Am Ende – ein Bild des Scheiterns und der Gottverlassenheit: ein Mann voller Schmerzen, mit Krankheit vertraut. Wie einer, vor dem man das Gesicht verhüllt, war er verachtet; wir schätzten ihn nicht. Aber er hat unsere Krankheit getragen und unsere Schmerzen auf sich geladen. Wir meinten, er sei von Gott geschlagen, von ihm getroffen und gebeugt (Jes 53,3-4).
Dieses letzte Textbild eines leidenden Unbekannten wird uns immer am Karfreitag vor Augen gestellt. Es erhält damit eine Deutung: Jesus ist der leidende Gottesknecht, er der Gequälte und Gekreuzigte, der es ausruft: Mein Gott, mein Gott, warum hast du mich verlassen? (Mk 15,34).
Vier Bilder, die ein Menschen-Leben abbilden. Vier Bilder eines Lebens, die viel aussagen und doch offenbleiben.
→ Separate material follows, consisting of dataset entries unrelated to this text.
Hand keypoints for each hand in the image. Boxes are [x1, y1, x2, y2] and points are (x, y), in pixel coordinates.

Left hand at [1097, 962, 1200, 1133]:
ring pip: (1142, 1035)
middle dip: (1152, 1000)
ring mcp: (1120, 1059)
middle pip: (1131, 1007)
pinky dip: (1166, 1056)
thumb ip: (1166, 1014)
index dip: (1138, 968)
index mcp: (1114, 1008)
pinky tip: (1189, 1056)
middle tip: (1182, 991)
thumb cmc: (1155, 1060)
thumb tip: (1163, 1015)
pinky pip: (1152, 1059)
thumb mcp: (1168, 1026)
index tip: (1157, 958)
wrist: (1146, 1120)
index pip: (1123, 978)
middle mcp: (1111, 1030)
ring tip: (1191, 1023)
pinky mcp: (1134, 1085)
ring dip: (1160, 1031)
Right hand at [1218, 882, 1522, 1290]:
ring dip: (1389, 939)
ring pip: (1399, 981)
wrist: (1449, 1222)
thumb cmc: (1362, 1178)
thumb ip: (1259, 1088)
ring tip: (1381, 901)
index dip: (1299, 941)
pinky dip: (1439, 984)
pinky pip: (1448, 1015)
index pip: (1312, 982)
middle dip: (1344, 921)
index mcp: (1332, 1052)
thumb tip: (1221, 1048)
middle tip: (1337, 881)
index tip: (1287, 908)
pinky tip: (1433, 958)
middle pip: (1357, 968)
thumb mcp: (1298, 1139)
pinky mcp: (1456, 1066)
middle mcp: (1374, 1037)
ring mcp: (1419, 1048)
Vier Bilder, in denen auch ich mich wiederfinden kann und heutige Mit-Menschen sehen kann:

  • Wenn Menschen nicht über andere richten, sondern sie aufrichten durch ein gutes Wort, durch Zuwendung und zupackende Hilfe.
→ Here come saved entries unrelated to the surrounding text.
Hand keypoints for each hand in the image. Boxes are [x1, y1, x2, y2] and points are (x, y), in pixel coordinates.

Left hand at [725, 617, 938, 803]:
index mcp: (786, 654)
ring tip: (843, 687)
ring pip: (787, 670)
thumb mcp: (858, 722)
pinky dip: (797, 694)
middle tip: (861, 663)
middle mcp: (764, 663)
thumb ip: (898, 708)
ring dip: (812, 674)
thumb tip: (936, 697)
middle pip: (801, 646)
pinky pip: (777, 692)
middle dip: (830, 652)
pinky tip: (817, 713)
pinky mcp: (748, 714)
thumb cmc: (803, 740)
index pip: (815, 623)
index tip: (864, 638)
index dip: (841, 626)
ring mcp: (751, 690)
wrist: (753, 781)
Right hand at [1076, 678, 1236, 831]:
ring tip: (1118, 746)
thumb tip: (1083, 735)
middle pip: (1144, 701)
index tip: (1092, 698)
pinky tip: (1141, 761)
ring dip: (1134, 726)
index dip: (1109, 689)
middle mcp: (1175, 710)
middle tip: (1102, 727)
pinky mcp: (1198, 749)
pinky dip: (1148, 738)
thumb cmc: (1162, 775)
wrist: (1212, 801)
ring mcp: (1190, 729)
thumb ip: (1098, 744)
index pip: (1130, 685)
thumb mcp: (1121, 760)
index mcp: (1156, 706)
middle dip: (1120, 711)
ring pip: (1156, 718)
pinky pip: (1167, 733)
  • Wenn Menschen scheitern, wenn sie keinen Erfolg in ihrem Tun sehen, wenn Beziehungen bröckeln und zerbrechen und wenn sie in den Brüchigkeiten und Bruchstücken des Lebens Halt finden im Glauben und durch andere Menschen, die für sie da sind und Halt geben.
  • Wenn Menschen krank sind, unter quälenden Schmerzen leiden; wenn sie am Leben und unter der Last der auferlegten Kreuze zusammenbrechen; wenn sie sich von Gott und Mitmenschen verlassen fühlen.

Bilder des Lebens – scheinbar hoffnungslos, heute wie damals. Angesichts des Leids bleibt die Frage nach dem liebenden und menschenfreundlichen Gott. Doch malt Jesaja in jedes sprechende Lebensbild vom leidenden Gottesknecht auch Hoffnung hinein: Gott, der Herr, wird mir helfen (Jes 50,7a.9a). Das fordert mein Denken und meinen Glauben: Finde ich Hoffnungsspuren in den leidvollen Bildern meines Lebens?